The Devine Guide to...redecorating. Spoiler: You don't need to. You just need some new art.
Let's talk about the room.
We all have one. One room or wall that is looking tired and not ‘the way we want it.’ We see it every day and make a mental note to fix it but redecorating seems costly, time consuming...even totally overwhelming. It can be hard to know what you want to do with a space even when you know absolutely that what is there is not what you want.
So, you see that spot, it frustrates you, you make a mental note to do something about it but then in the rush of life it falls off the agenda...until the next time you clap eyes on it and the cycle repeats itself. I’m here to tell you that you don’t necessarily need new furniture or a completely new ‘look.’ There’s a reason why interior decorators exist - it is because most of us lack the time and the attention to colour and detail to be able to find and select just the right combination of pieces to make a room look magazine-worthy...but can I tell you a secret? You don’t need that expert skill set or an inflated budget to make a genuine difference to a pocket of your home. You just need some new art.
Art has the power to tie a room together and give it new life with very little effort and seeing art your love in your home will always give your spirits a lift. Art with heart brings that cozy, convivial hygge feeling in in a way adding more throw blankets (it’s summer in Australia, after all 🤦♀️) and throw cushions just can’t. (How many cushions will land on the floor from an exasperated husband who can’t stand them and then you will need to pick them up anyway...I don't know about your partner but throw cushions are a genuine bone of contention in our house...and I've come to realise as a mother of boys that they are, in fact, rather impractical after all.)

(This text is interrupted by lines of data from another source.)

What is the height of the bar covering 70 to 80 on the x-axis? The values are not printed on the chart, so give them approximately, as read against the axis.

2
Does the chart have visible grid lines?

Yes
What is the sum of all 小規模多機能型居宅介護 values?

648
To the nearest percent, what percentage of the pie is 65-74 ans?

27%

Soft furnishings or new furniture are often ‘prescribed’ as the solution to your redecorating woes. (Urgh - new furniture is expensive AND you have to put the old stuff on gumtree and wait for unreliable strangers to come get it. We have a couch in our front room from a year ago that I've been meaning to list - anyone in Brisbane need a yellow gingham ikea suite btw?)

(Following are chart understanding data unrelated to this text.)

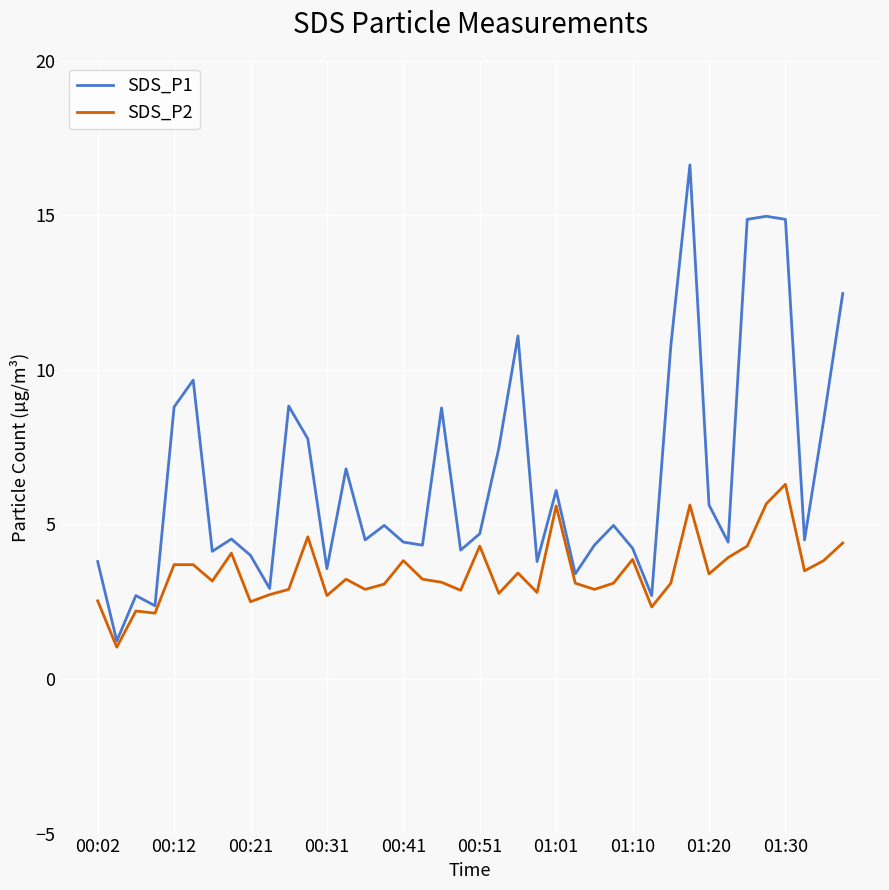

How many lines are shown in the chart?

2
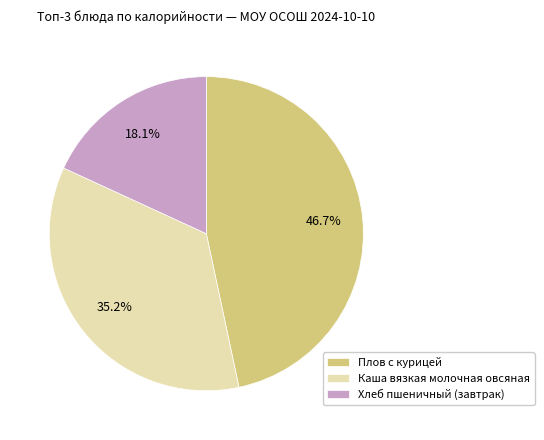

Which category has the biggest portion of the pie?

Плов с курицей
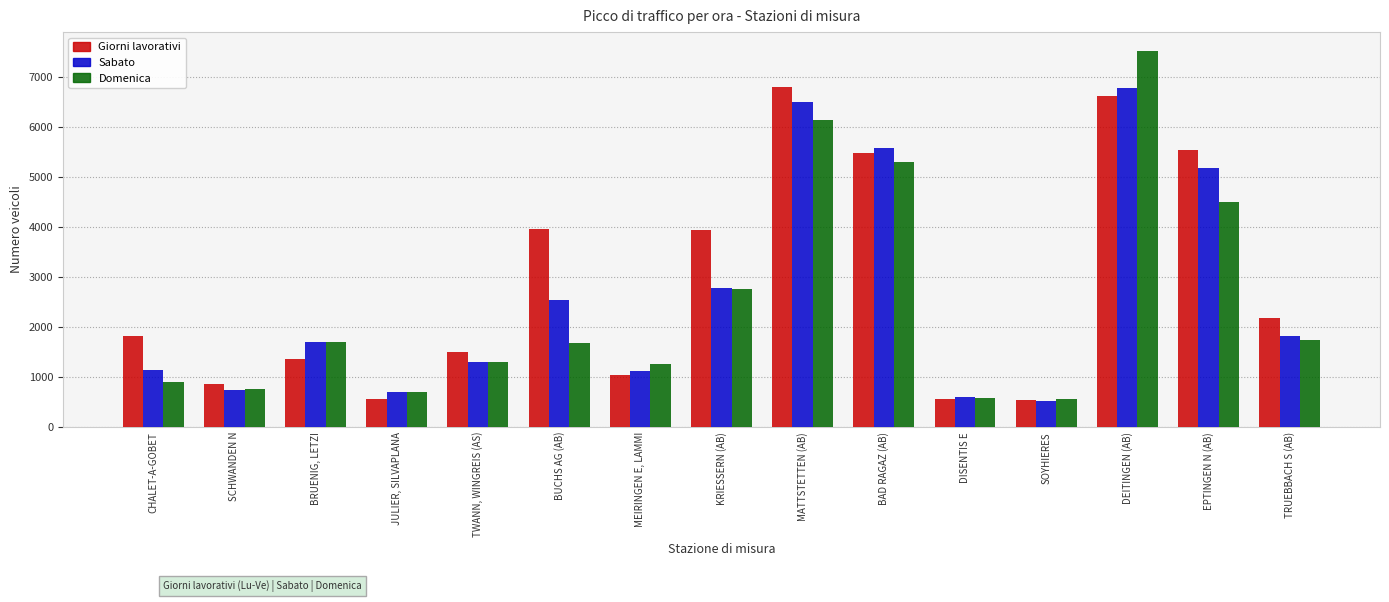

What is the sum of all Sabato values?

39046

I’m here to tell you that soft furnishings/different furniture are often lack lustre solutions. Work with what you have and choose some art to tie it together with similar colours but mainly? With something bright and warm and unique that you are just going to love to look at.
Sounds great but how do I redecorate with art, Clairebear?
So glad you asked. Take a look at the space in your home that is looking tired. Make a little list (on the notes section of your phone is great) of all the main colours already at play in the space. You might have light pink sheets on the bed for example and the bed might be a mid-tone wood finish. Make sure your list includes the wall colour, the furniture colour, the soft furnishings....
Armed with your list, have a look online (desktop computers are always great here so you can zoom in properly. If you're browsing our website, just mouse over the images for any art and you'll immediately get a blown up version - handy!) Find some pieces you love with some of the same tones in them as the room. They don't have to be 'dominant' colours in the art and they don't have to be an exact 'match' - just reminiscent of the colours you already have. If you have a room with lots of beige and there is a tiny bit of beige or a beige background to the artwork - it could work really well! Similarly, if you have some pink sheets and throw cushions, find a piece with a few different pink tones in it to be 'matchy but not' with your existing decor. Alternatively, if the room is decorated in neutral tones, you have a free pass to choose bold and exciting colours without limit - make the art a feature that focuses the eye in an otherwise bland and unfocused space.
In any case, mixing and matching prints you love is often the ultimate personalised solution that best reflects your personality in your home. Our prints are beautiful on their own but when put together in combination? Magic. Whenever we make prints from original artworks, we carefully consider how they might interact with existing spaces and with other prints in our collection. There are plenty of popular artworks that we have considered making prints of but ultimately rejected because, whilst the art was great, the way it fit with our existing collection wasn't. Our aim with our print collection has always been that the pieces compliment each other so that you can choose a combination of artworks to sit together and create that 'interior designer' look with ease.
When I'm painting, I'm always careful to include some lighter, neutral tones and some earthy tones to mix in with furniture and walls in your home. Its the complexity of the colour blends that allows our art prints to fit in with so many different home decor styles - from ultra minimalist contemporary homes, to hamptons and country style homes. The soft organic forms, loose brush strokes and focus on compatible colour schemes (in art we call them palettes but same diff) are what, I think, makes The New Devine art so popular. It is so easy to combine prints that have been thoughtfully created. It just works.